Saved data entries
#####

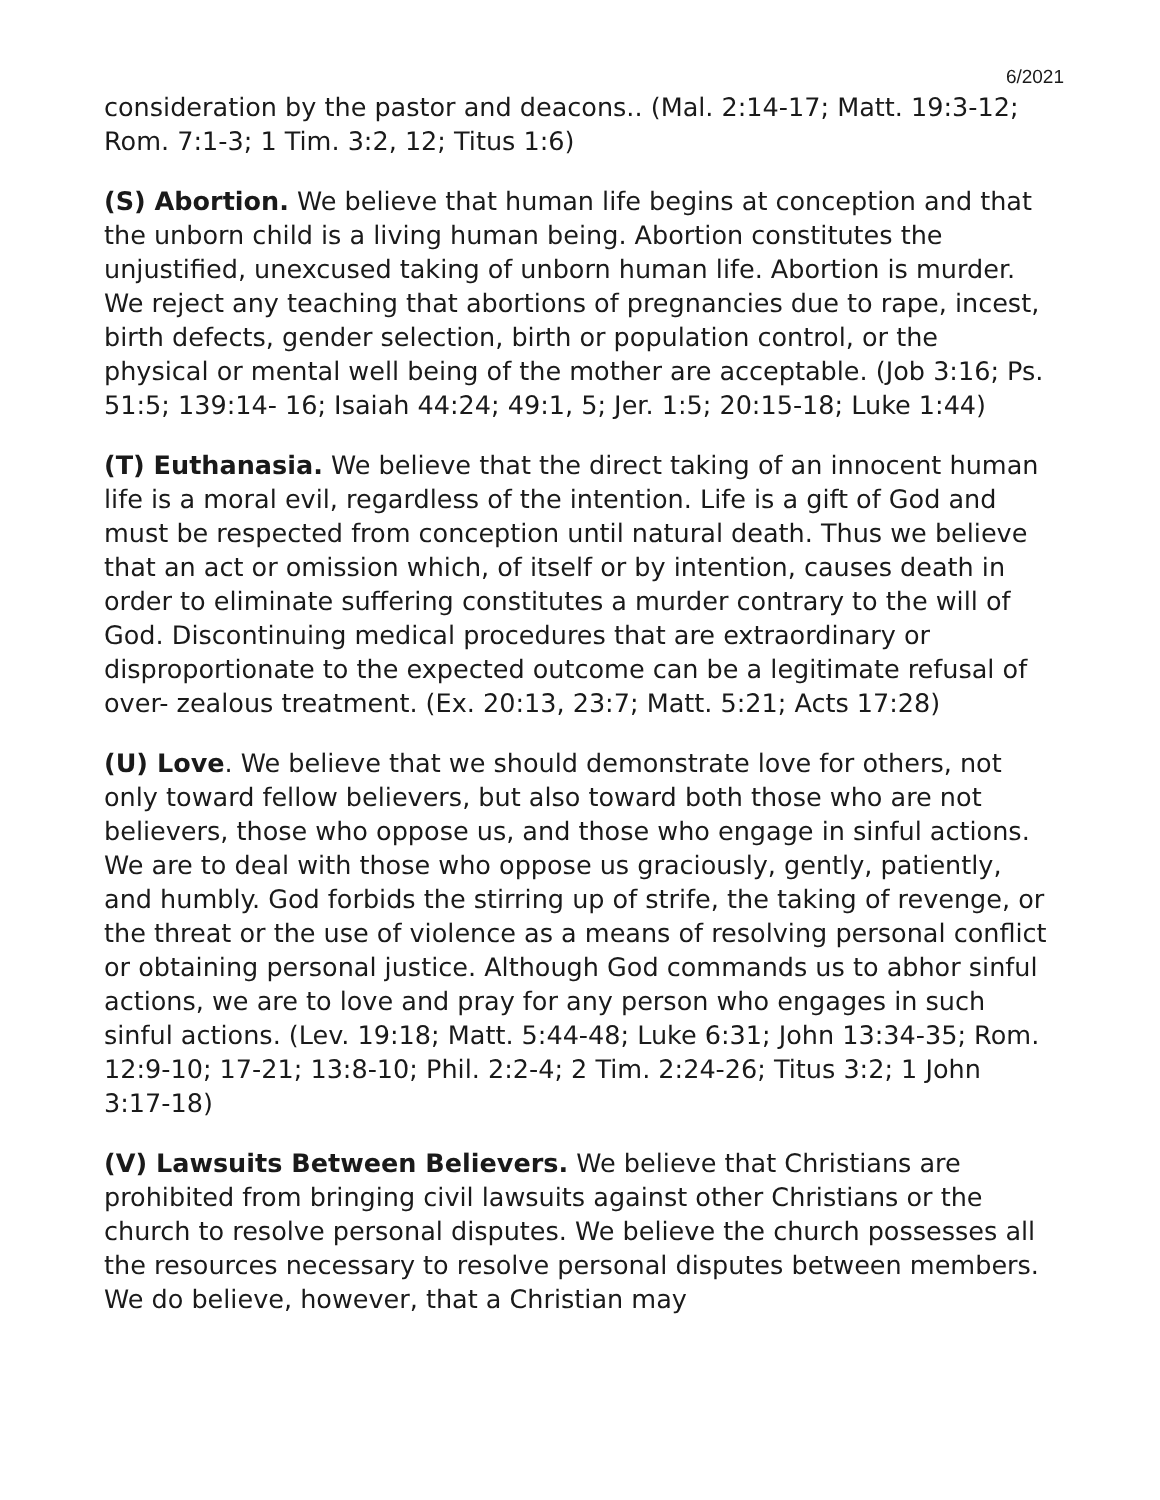6/2021
consideration by the pastor and deacons.. (Mal. 2:14-17; Matt. 19:3-12; Rom. 7:1-3; 1 Tim. 3:2, 12; Titus 1:6)
(S) Abortion. We believe that human life begins at conception and that the unborn child is a living human being. Abortion constitutes the unjustified, unexcused taking of unborn human life. Abortion is murder. We reject any teaching that abortions of pregnancies due to rape, incest, birth defects, gender selection, birth or population control, or the physical or mental well being of the mother are acceptable. (Job 3:16; Ps. 51:5; 139:14- 16; Isaiah 44:24; 49:1, 5; Jer. 1:5; 20:15-18; Luke 1:44)
(T) Euthanasia. We believe that the direct taking of an innocent human life is a moral evil, regardless of the intention. Life is a gift of God and must be respected from conception until natural death. Thus we believe that an act or omission which, of itself or by intention, causes death in order to eliminate suffering constitutes a murder contrary to the will of God. Discontinuing medical procedures that are extraordinary or disproportionate to the expected outcome can be a legitimate refusal of over- zealous treatment. (Ex. 20:13, 23:7; Matt. 5:21; Acts 17:28)
(U) Love. We believe that we should demonstrate love for others, not only toward fellow believers, but also toward both those who are not believers, those who oppose us, and those who engage in sinful actions. We are to deal with those who oppose us graciously, gently, patiently, and humbly. God forbids the stirring up of strife, the taking of revenge, or the threat or the use of violence as a means of resolving personal conflict or obtaining personal justice. Although God commands us to abhor sinful actions, we are to love and pray for any person who engages in such sinful actions. (Lev. 19:18; Matt. 5:44-48; Luke 6:31; John 13:34-35; Rom. 12:9-10; 17-21; 13:8-10; Phil. 2:2-4; 2 Tim. 2:24-26; Titus 3:2; 1 John 3:17-18)
(V) Lawsuits Between Believers. We believe that Christians are prohibited from bringing civil lawsuits against other Christians or the church to resolve personal disputes. We believe the church possesses all the resources necessary to resolve personal disputes between members. We do believe, however, that a Christian may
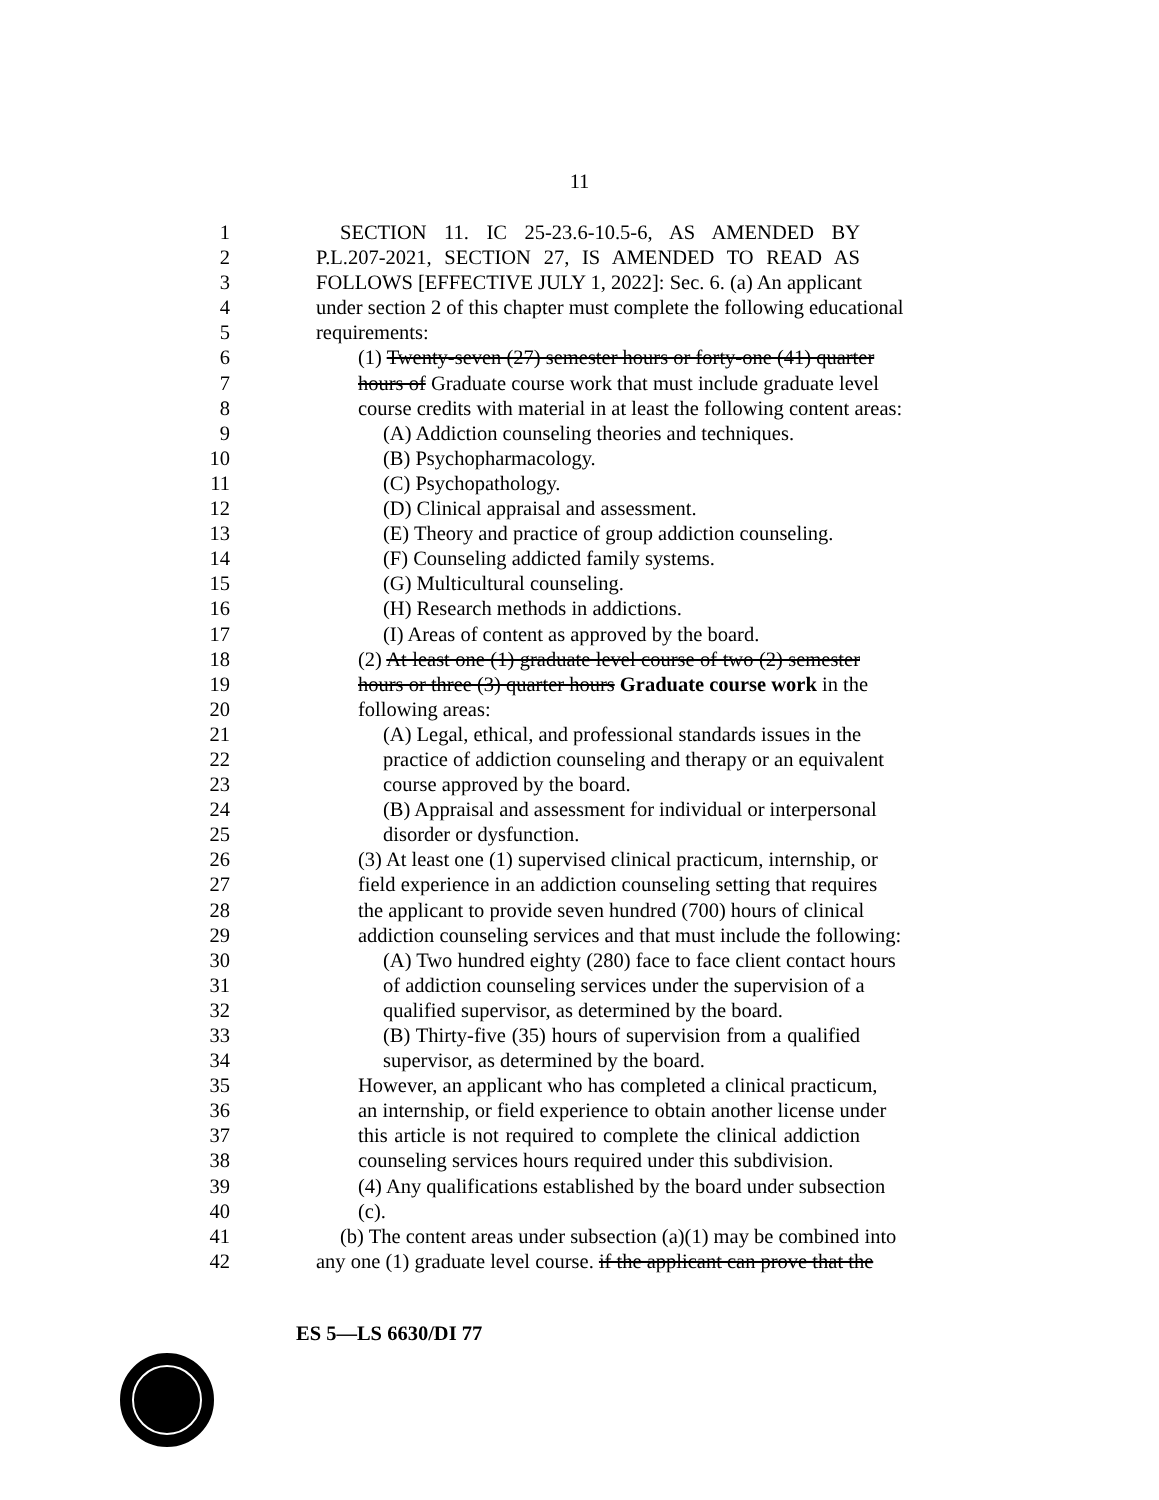11
1 SECTION 11. IC 25-23.6-10.5-6, AS AMENDED BY
2 P.L.207-2021, SECTION 27, IS AMENDED TO READ AS
3 FOLLOWS [EFFECTIVE JULY 1, 2022]: Sec. 6. (a) An applicant
4 under section 2 of this chapter must complete the following educational
5 requirements:
6 (1) Twenty-seven (27) semester hours or forty-one (41) quarter
7 hours of Graduate course work that must include graduate level
8 course credits with material in at least the following content areas:
9 (A) Addiction counseling theories and techniques.
10 (B) Psychopharmacology.
11 (C) Psychopathology.
12 (D) Clinical appraisal and assessment.
13 (E) Theory and practice of group addiction counseling.
14 (F) Counseling addicted family systems.
15 (G) Multicultural counseling.
16 (H) Research methods in addictions.
17 (I) Areas of content as approved by the board.
18 (2) At least one (1) graduate level course of two (2) semester
19 hours or three (3) quarter hours Graduate course work in the
20 following areas:
21 (A) Legal, ethical, and professional standards issues in the
22 practice of addiction counseling and therapy or an equivalent
23 course approved by the board.
24 (B) Appraisal and assessment for individual or interpersonal
25 disorder or dysfunction.
26 (3) At least one (1) supervised clinical practicum, internship, or
27 field experience in an addiction counseling setting that requires
28 the applicant to provide seven hundred (700) hours of clinical
29 addiction counseling services and that must include the following:
30 (A) Two hundred eighty (280) face to face client contact hours
31 of addiction counseling services under the supervision of a
32 qualified supervisor, as determined by the board.
33 (B) Thirty-five (35) hours of supervision from a qualified
34 supervisor, as determined by the board.
35 However, an applicant who has completed a clinical practicum,
36 an internship, or field experience to obtain another license under
37 this article is not required to complete the clinical addiction
38 counseling services hours required under this subdivision.
39 (4) Any qualifications established by the board under subsection
40 (c).
41 (b) The content areas under subsection (a)(1) may be combined into
42 any one (1) graduate level course. if the applicant can prove that the
ES 5—LS 6630/DI 77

#####

— Task to complete —
Only the records themselves, retyped exactly, belong in the answer; please leave all images behind.

— Task answer —
6/2021
consideration by the pastor and deacons.. (Mal. 2:14-17; Matt. 19:3-12; Rom. 7:1-3; 1 Tim. 3:2, 12; Titus 1:6)
(S) Abortion. We believe that human life begins at conception and that the unborn child is a living human being. Abortion constitutes the unjustified, unexcused taking of unborn human life. Abortion is murder. We reject any teaching that abortions of pregnancies due to rape, incest, birth defects, gender selection, birth or population control, or the physical or mental well being of the mother are acceptable. (Job 3:16; Ps. 51:5; 139:14- 16; Isaiah 44:24; 49:1, 5; Jer. 1:5; 20:15-18; Luke 1:44)
(T) Euthanasia. We believe that the direct taking of an innocent human life is a moral evil, regardless of the intention. Life is a gift of God and must be respected from conception until natural death. Thus we believe that an act or omission which, of itself or by intention, causes death in order to eliminate suffering constitutes a murder contrary to the will of God. Discontinuing medical procedures that are extraordinary or disproportionate to the expected outcome can be a legitimate refusal of over- zealous treatment. (Ex. 20:13, 23:7; Matt. 5:21; Acts 17:28)
(U) Love. We believe that we should demonstrate love for others, not only toward fellow believers, but also toward both those who are not believers, those who oppose us, and those who engage in sinful actions. We are to deal with those who oppose us graciously, gently, patiently, and humbly. God forbids the stirring up of strife, the taking of revenge, or the threat or the use of violence as a means of resolving personal conflict or obtaining personal justice. Although God commands us to abhor sinful actions, we are to love and pray for any person who engages in such sinful actions. (Lev. 19:18; Matt. 5:44-48; Luke 6:31; John 13:34-35; Rom. 12:9-10; 17-21; 13:8-10; Phil. 2:2-4; 2 Tim. 2:24-26; Titus 3:2; 1 John 3:17-18)
(V) Lawsuits Between Believers. We believe that Christians are prohibited from bringing civil lawsuits against other Christians or the church to resolve personal disputes. We believe the church possesses all the resources necessary to resolve personal disputes between members. We do believe, however, that a Christian may
11
1 SECTION 11. IC 25-23.6-10.5-6, AS AMENDED BY
2 P.L.207-2021, SECTION 27, IS AMENDED TO READ AS
3 FOLLOWS [EFFECTIVE JULY 1, 2022]: Sec. 6. (a) An applicant
4 under section 2 of this chapter must complete the following educational
5 requirements:
6 (1) Twenty-seven (27) semester hours or forty-one (41) quarter
7 hours of Graduate course work that must include graduate level
8 course credits with material in at least the following content areas:
9 (A) Addiction counseling theories and techniques.
10 (B) Psychopharmacology.
11 (C) Psychopathology.
12 (D) Clinical appraisal and assessment.
13 (E) Theory and practice of group addiction counseling.
14 (F) Counseling addicted family systems.
15 (G) Multicultural counseling.
16 (H) Research methods in addictions.
17 (I) Areas of content as approved by the board.
18 (2) At least one (1) graduate level course of two (2) semester
19 hours or three (3) quarter hours Graduate course work in the
20 following areas:
21 (A) Legal, ethical, and professional standards issues in the
22 practice of addiction counseling and therapy or an equivalent
23 course approved by the board.
24 (B) Appraisal and assessment for individual or interpersonal
25 disorder or dysfunction.
26 (3) At least one (1) supervised clinical practicum, internship, or
27 field experience in an addiction counseling setting that requires
28 the applicant to provide seven hundred (700) hours of clinical
29 addiction counseling services and that must include the following:
30 (A) Two hundred eighty (280) face to face client contact hours
31 of addiction counseling services under the supervision of a
32 qualified supervisor, as determined by the board.
33 (B) Thirty-five (35) hours of supervision from a qualified
34 supervisor, as determined by the board.
35 However, an applicant who has completed a clinical practicum,
36 an internship, or field experience to obtain another license under
37 this article is not required to complete the clinical addiction
38 counseling services hours required under this subdivision.
39 (4) Any qualifications established by the board under subsection
40 (c).
41 (b) The content areas under subsection (a)(1) may be combined into
42 any one (1) graduate level course. if the applicant can prove that the
ES 5—LS 6630/DI 77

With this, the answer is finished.